▶ [TEXT]:
A few semesters ago now, I taught a section of Business and Professional Speaking (or so they tell me) where this sentence—That’s subjective!—became a kind of tagline of one of the students. I really enjoyed his presence: he was willing to openly question and challenge the premise of the class, asking for its foundation in knowledge. Some of the other students, however, were not as amused. One woman found him especially prickly, and they would often get into arguments in class, arguments that I felt enriched what we were doing. Paradoxically, it was his very objection to the appearance of subjectivity—in evaluating speech or anything else—that showed his own subjectivity, his particular and often surprising way of dividing the world up into categories that he claimed as universal, despite the protests of that part of the universe assembled in the class.

▶ [SHORT PROBLEM 1]:
Reproduce the stretch of the anecdote about the speaking class from "A few semesters" through "in the class.".
The listing has no connection to the anecdote about the speaking class.

▶ [INFORMATION PROVIDED]:
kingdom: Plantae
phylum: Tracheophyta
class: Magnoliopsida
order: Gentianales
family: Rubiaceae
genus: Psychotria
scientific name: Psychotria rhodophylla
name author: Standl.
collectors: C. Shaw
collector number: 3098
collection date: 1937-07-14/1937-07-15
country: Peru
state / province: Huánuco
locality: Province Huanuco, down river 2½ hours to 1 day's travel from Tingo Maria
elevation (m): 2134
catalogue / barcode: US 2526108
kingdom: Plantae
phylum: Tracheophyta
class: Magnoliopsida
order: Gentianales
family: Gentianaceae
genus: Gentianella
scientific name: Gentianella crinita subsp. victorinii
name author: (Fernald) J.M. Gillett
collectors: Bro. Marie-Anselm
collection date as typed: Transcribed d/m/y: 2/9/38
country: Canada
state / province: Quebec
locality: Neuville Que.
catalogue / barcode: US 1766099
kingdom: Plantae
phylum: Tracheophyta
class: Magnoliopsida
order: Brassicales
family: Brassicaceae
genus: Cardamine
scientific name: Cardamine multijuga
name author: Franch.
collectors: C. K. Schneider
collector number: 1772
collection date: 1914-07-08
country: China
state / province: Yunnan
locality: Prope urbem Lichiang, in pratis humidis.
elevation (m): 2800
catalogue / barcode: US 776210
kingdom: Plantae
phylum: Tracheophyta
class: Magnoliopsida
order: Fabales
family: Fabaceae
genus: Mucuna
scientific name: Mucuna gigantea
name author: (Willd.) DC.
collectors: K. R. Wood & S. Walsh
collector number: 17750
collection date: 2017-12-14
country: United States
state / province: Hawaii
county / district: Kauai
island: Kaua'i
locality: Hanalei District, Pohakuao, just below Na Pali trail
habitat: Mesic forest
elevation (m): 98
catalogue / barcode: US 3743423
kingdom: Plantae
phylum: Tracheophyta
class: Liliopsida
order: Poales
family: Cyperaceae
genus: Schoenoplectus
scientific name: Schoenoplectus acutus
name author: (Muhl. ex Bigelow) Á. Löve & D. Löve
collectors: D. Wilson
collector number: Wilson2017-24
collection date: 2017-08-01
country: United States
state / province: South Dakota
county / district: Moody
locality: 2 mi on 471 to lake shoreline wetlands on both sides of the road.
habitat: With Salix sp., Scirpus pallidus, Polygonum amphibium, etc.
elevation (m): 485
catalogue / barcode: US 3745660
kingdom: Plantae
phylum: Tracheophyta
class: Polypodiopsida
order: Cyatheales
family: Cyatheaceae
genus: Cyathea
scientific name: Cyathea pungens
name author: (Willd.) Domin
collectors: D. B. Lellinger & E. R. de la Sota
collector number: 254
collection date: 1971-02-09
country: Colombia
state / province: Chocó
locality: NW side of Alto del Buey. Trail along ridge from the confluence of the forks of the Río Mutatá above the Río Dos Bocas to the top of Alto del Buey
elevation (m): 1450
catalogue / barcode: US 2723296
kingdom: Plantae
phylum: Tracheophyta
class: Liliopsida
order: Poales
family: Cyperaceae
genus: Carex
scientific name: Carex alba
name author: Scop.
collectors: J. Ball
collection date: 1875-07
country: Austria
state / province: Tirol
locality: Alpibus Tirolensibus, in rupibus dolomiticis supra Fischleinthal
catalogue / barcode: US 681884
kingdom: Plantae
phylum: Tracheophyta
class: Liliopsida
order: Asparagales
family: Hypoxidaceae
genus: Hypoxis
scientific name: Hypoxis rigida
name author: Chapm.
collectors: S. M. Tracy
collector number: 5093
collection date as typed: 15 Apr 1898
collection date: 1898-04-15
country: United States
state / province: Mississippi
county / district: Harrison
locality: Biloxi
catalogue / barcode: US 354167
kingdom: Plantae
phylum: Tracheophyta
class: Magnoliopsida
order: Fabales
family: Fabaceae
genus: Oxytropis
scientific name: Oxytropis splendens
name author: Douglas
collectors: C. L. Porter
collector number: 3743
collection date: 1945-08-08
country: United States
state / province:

▶ [SHORT PROBLEM 2]:
Transcribe the stretch of the listing from the line containing "collectors: S. M. Tracy" through the end of the listing.

▶ [TASK OUTPUT 1]:
A few semesters ago now, I taught a section of Business and Professional Speaking (or so they tell me) where this sentence—That’s subjective!—became a kind of tagline of one of the students. I really enjoyed his presence: he was willing to openly question and challenge the premise of the class, asking for its foundation in knowledge. Some of the other students, however, were not as amused. One woman found him especially prickly, and they would often get into arguments in class, arguments that I felt enriched what we were doing. Paradoxically, it was his very objection to the appearance of subjectivity—in evaluating speech or anything else—that showed his own subjectivity, his particular and often surprising way of dividing the world up into categories that he claimed as universal, despite the protests of that part of the universe assembled in the class.

▶ [TASK OUTPUT 2]:
collectors: S. M. Tracy
collector number: 5093
collection date as typed: 15 Apr 1898
collection date: 1898-04-15
country: United States
state / province: Mississippi
county / district: Harrison
locality: Biloxi
catalogue / barcode: US 354167
kingdom: Plantae
phylum: Tracheophyta
class: Magnoliopsida
order: Fabales
family: Fabaceae
genus: Oxytropis
scientific name: Oxytropis splendens
name author: Douglas
collectors: C. L. Porter
collector number: 3743
collection date: 1945-08-08
country: United States
state / province:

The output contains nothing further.